The British Times newspaper said that there is a network of conspiracies aimed at enabling Saif al-Islam (son of the late President Muammar Gaddafi) to lead Libya, and that the leads of those conspiracies lead to Moscow.

Among the leads of these conspiracies was the case of the Russian prisoners, Maxim Shogali and Samir Seifan, who were detained in Libya, and whom the Russian government claimed were social researchers who had been "kidnapped by a terrorist group working for the Libyan government of national reconciliation" previously recognized. United nations.

The newspaper says that the documents it saw, along with information shared by analysts and investigators across three continents, refer to another conclusion that the two prisoners held in Maitika prison were part of a plan approved by the Kremlin to prepare Saif al-Islam al-Gaddafi to be the leader of Libya, after nearly a decade The rebels toppled his father.

The report indicated that Russia was pinning hopes on achieving a military victory over the Al-Wefaq government at the hands of its retired ally Major General Khalifa Haftar, but those hopes went unheeded after the successive defeats of the Haftar forces backed by Russia, following Turkey's decision to respond to the request of the Al-Wefaq government and help it to defeat the forces The breakaway war leader.

alternative plan

According to the report, Russia has not put all of its eggs in the Haftar basket. The Times has seen a "powerpoint" offer that was allegedly prepared for Qadhafi the son by the Russians who were later imprisoned in Libya, which includes a plan to launch a political movement under his leadership dubbed "the rebirth of Libya" and the document proposes a set Among the slogans to promote the movement in the green prevailing in the era of Gaddafi, such as "Mercy and Peace, resolute Libya."

According to the newspaper, the Russians have offered to help discredit opponents of Saif al-Islam, and have offered their willingness to provide paid demonstrators in The Hague, if he is arrested and extradited to the International Criminal Court on charges of war crimes.
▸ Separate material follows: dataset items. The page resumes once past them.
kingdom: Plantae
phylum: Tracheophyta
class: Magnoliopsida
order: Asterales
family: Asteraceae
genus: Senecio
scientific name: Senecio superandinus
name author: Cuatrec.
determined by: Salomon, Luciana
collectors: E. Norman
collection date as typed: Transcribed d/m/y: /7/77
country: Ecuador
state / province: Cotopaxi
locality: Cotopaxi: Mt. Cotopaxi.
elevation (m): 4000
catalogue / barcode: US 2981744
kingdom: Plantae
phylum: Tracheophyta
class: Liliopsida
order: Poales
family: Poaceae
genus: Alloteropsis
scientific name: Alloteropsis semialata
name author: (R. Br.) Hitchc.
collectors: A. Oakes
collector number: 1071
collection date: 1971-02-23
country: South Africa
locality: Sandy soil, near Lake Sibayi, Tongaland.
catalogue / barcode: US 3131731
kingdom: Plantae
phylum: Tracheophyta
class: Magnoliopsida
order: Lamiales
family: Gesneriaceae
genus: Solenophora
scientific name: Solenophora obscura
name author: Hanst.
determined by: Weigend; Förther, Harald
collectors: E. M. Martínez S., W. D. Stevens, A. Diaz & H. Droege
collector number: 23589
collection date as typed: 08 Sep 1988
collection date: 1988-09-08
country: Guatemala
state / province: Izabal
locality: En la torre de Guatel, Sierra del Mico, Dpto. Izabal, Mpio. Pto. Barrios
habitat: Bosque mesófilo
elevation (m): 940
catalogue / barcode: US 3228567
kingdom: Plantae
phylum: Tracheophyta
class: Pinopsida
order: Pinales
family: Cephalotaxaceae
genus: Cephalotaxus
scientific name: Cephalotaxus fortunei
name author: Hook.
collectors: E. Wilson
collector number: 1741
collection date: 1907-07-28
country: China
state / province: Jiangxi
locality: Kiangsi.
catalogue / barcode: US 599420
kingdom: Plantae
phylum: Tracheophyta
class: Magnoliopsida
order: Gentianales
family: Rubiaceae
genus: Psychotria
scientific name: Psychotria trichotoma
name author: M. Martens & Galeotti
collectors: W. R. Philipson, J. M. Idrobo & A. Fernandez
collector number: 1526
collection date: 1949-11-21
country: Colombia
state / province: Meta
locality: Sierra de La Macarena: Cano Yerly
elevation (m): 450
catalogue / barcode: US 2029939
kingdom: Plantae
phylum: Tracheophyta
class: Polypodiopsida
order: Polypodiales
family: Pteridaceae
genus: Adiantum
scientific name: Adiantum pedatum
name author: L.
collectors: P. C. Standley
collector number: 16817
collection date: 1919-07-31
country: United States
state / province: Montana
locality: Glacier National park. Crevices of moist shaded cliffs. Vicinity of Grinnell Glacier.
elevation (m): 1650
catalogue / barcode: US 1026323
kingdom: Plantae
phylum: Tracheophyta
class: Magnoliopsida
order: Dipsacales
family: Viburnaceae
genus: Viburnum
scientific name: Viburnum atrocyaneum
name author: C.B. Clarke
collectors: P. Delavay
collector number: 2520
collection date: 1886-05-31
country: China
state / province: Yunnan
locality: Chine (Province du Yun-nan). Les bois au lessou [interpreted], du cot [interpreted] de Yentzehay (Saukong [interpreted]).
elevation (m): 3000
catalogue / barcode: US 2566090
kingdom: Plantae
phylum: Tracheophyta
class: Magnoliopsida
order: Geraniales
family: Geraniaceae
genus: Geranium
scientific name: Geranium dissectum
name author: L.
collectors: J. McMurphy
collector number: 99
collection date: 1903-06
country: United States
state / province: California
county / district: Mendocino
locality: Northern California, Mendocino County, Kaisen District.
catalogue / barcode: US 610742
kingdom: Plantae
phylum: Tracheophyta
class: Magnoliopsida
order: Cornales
According to the London-based Dossier Center for Investigation, funded by billionaire and former Russian prisoner Mikhail Khodorkovsky, the aforementioned offer details what Saif al-Islam seeks and what the Russians are making to prepare him for political leadership, and it has been found on the Libyan file in documents for the Russian Yevgeny Brigogen known as "Putin's cook" for his proximity From the Russian president, who has been sanctioned by the United States for his role in Russian interference in the 2016 US presidential election.

The two Russian prisoners in Libya work for the leader of Wagner, which informally works with the Russian government and provides special military services, and the United States imposed sanctions on its leader, Alexander Malikevich in 2018, for his involvement in cybercrime, his relationship, and Prizgin in the file of Russian interference in the US elections.

The report indicated that the two Russian prisoners whom the National Accord government accuses of espionage met Gaddafi the son three times between their arrival in Libya in March 2019 and their arrest two months later, knowing that Saif al-Islam's whereabouts are unknown since his release from prison in a manner Mysterious three years ago, despite the existence of an arrest warrant for him by the International Criminal Court on charges of crimes against humanity.